Problem statement
Identify the line in which "2025 22:44:00 GMT" appears, then reproduce that line and all remaining lines of the records word for word.

Information given
● ● ● ●

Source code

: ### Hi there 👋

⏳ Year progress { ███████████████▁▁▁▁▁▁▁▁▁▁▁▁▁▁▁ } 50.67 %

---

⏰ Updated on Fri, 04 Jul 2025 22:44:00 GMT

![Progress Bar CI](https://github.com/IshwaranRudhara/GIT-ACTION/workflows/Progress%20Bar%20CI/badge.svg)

● ● ● ●

Output for this task
⏰ Updated on Fri, 04 Jul 2025 22:44:00 GMT

![Progress Bar CI](https://github.com/IshwaranRudhara/GIT-ACTION/workflows/Progress%20Bar%20CI/badge.svg)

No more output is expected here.